_TEXTO EXTRAÍDO_
========================

Es de suma urgencia saldar la deuda en salud mental en Chile. Según las estadísticas, son los jóvenes y los adultos mayores los que encabezan estas cifras. ¿Pero qué hemos hecho como país? Poco. Estamos al debe si se considera que sólo un poco más del 2% del total del presupuesto de salud está destinado a temas mentales, dejándonos muy por debajo de lo que recomienda la OMS, que es de al menos un 5%. De hecho, estamos entre los países de la OCDE con menor inversión en esta temática, muy por debajo del 9% que invierten las naciones con mejores resultados.
Chile es un país que no tiene buenos indicadores en salud mental. El estrés y el exitismo nos llevan a una vida violenta. Más de 220 mil personas en el país sobre los 18 años han planificado su suicidio y más de 100 mil reconoce que intentaron quitarse la vida, según se desprende de la Encuesta Nacional de Salud. No hay una convivencia armónica y eso se siente. Incluso es el mismo cuerpo el que dice: detente, conversa, cuídate. Pero hoy no es muy bien visto. Al contrario, es considerado un signo de debilidad, de falta de fortaleza para enfrentar las dificultades de la vida. Entonces comienza un círculo vicioso de pastillas, de ocultamiento para que el otro no piense mal.
El problema reside en las disparidades y falta de oportunidades en salud mental. Quienes cuentan con más recursos pueden acceder oportunamente a médicos, psicólogos o alguna red de apoyo que les permita sobrellevar la situación. Sin embargo, en contextos de exclusión social se hace evidente la carencia de este tipo de ayuda.
La evidencia disponible sobre los beneficios transversales de la inversión en esta materia es contundente. Requerimos de una política pública robusta, pertinente y sustentable en el tiempo, destinando al menos el 5% del presupuesto de salud pública a la salud mental, para de esta forma financiar servicios de prevención, promoción y tratamiento, desde una perspectiva de derechos que mejore la calidad de vida de las personas y sus familias.

========================

_ACTIVIDADES A REALIZAR_
a. Transcribe sin cambios el fragmento del texto sobre salud mental en Chile que comienza en "La evidencia disponible" y termina en "y sus familias.".
b. Según el texto sobre salud mental en Chile, ¿qué porcentaje mínimo del presupuesto de salud recomienda la OMS destinar a temas mentales?

_Entradas del conjunto de datos_

========================

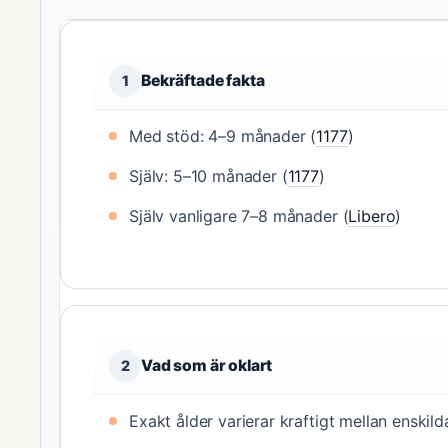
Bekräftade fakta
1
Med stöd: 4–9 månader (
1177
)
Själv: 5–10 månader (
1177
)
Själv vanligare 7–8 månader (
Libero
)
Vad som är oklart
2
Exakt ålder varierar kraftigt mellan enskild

========================

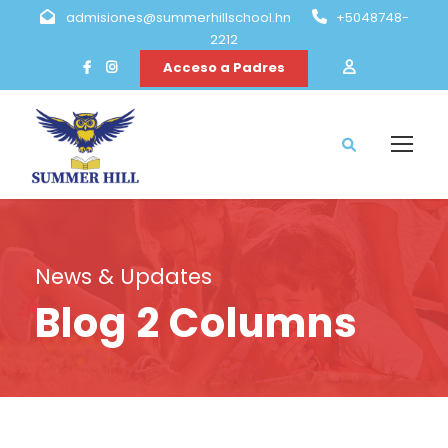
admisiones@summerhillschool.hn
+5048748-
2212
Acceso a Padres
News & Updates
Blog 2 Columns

========================

_RESPUESTAS_
a.
La evidencia disponible sobre los beneficios transversales de la inversión en esta materia es contundente. Requerimos de una política pública robusta, pertinente y sustentable en el tiempo, destinando al menos el 5% del presupuesto de salud pública a la salud mental, para de esta forma financiar servicios de prevención, promoción y tratamiento, desde una perspectiva de derechos que mejore la calidad de vida de las personas y sus familias.

b. Al menos un 5%.